*** Block opens ***
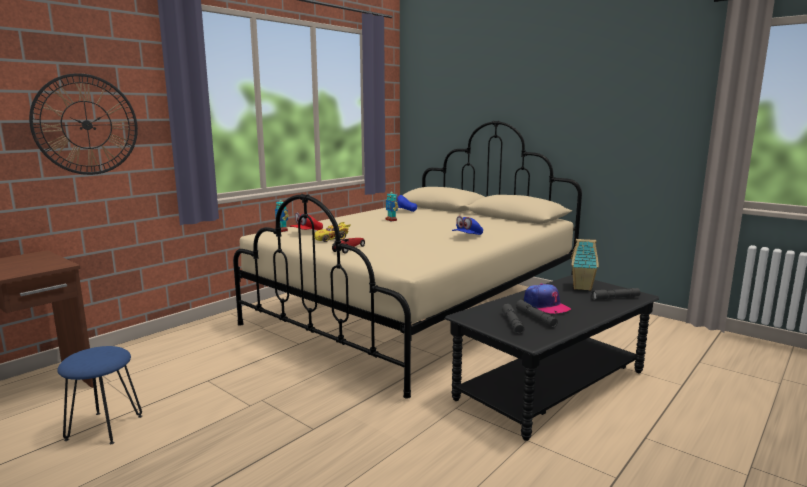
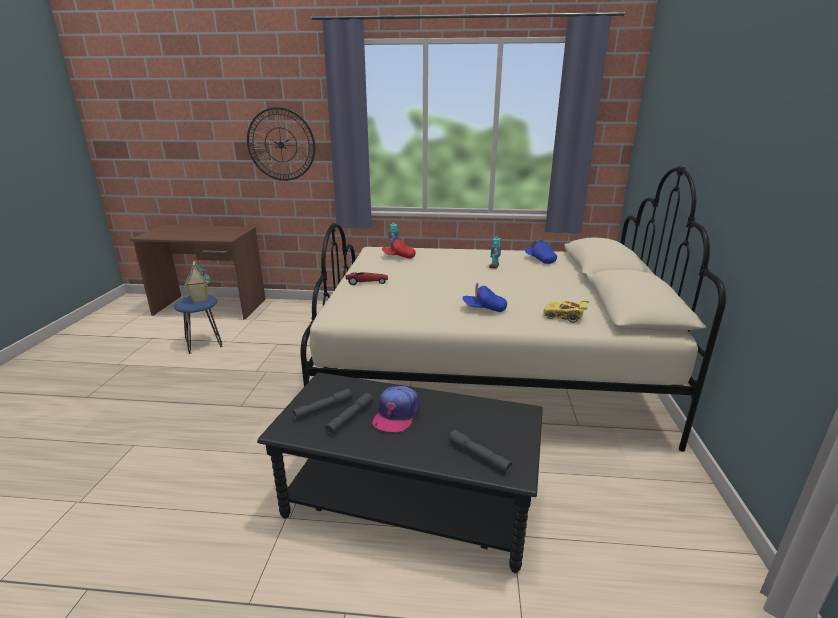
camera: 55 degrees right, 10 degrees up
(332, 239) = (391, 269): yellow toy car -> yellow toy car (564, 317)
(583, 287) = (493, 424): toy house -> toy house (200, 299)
*** Block closes ***
*** Block opens ***
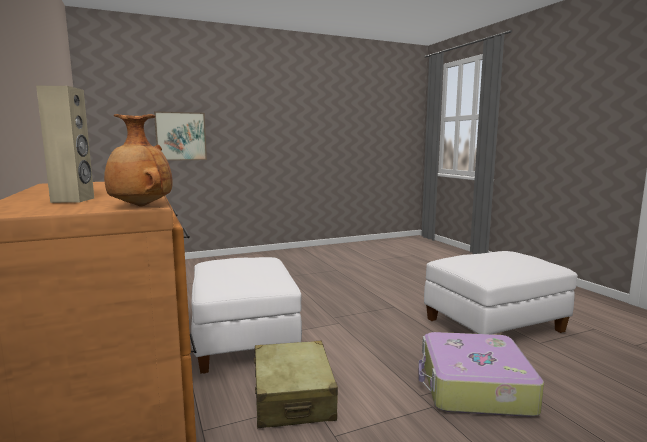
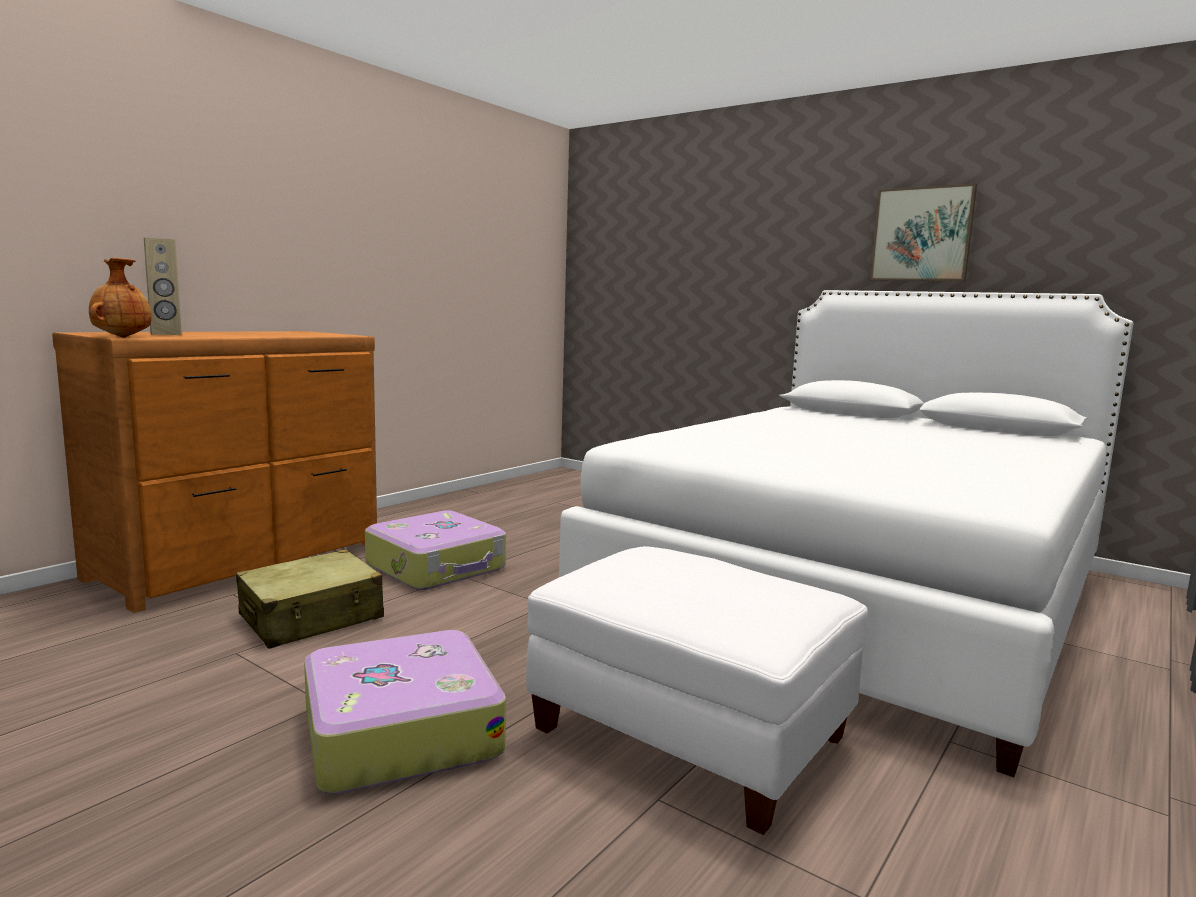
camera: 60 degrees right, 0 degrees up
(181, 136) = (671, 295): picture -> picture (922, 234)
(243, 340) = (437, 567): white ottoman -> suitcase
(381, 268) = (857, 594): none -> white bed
*** Block closes ***
*** Block opens ***
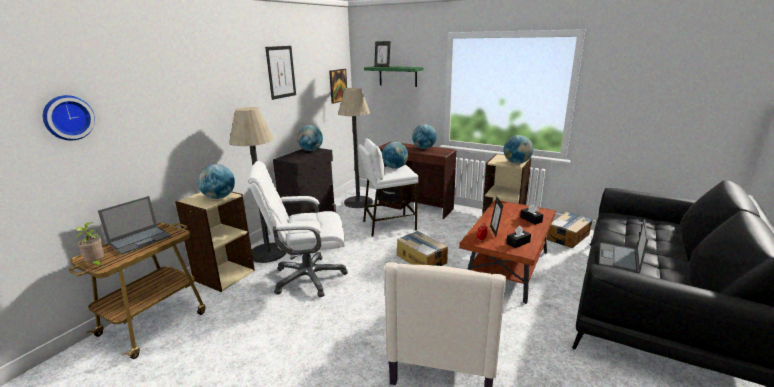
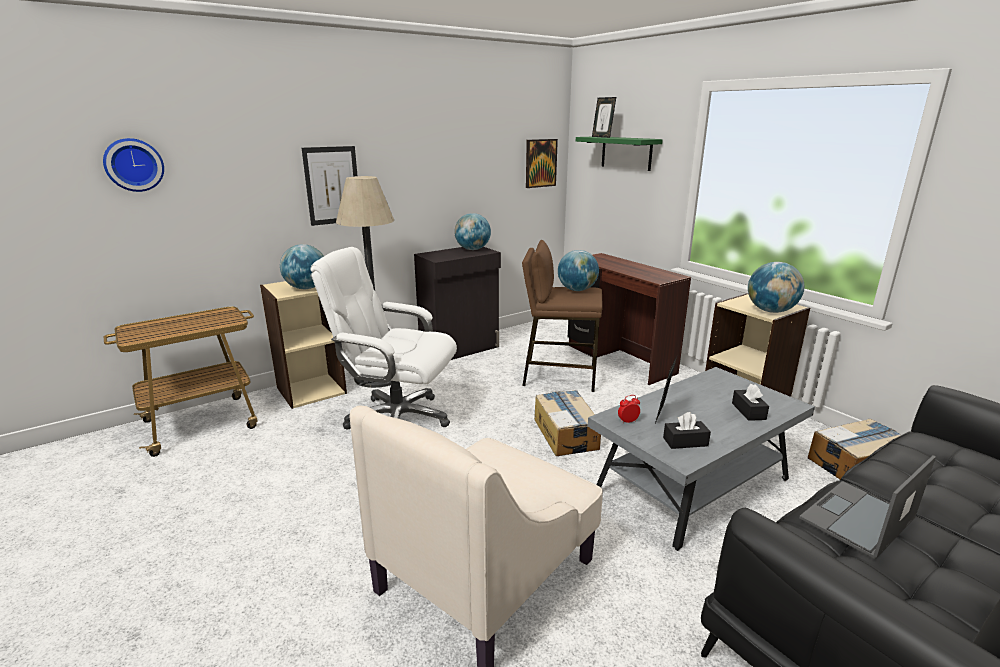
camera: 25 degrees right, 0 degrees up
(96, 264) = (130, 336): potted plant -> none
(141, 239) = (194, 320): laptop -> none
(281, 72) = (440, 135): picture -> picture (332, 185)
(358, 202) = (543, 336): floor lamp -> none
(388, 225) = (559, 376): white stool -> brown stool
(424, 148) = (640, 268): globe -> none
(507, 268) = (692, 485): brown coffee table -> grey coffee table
*** Block closes ***
## TASK INSTRUCTIONS
The line above containing "camera: 55 degrees right, 10 degrees up", the line containing "(583, 287) = (493, 424): toy", and every line between them are to be transcribed exactly; no other line is wanted.

## TASK RESULT
camera: 55 degrees right, 10 degrees up
(332, 239) = (391, 269): yellow toy car -> yellow toy car (564, 317)
(583, 287) = (493, 424): toy house -> toy house (200, 299)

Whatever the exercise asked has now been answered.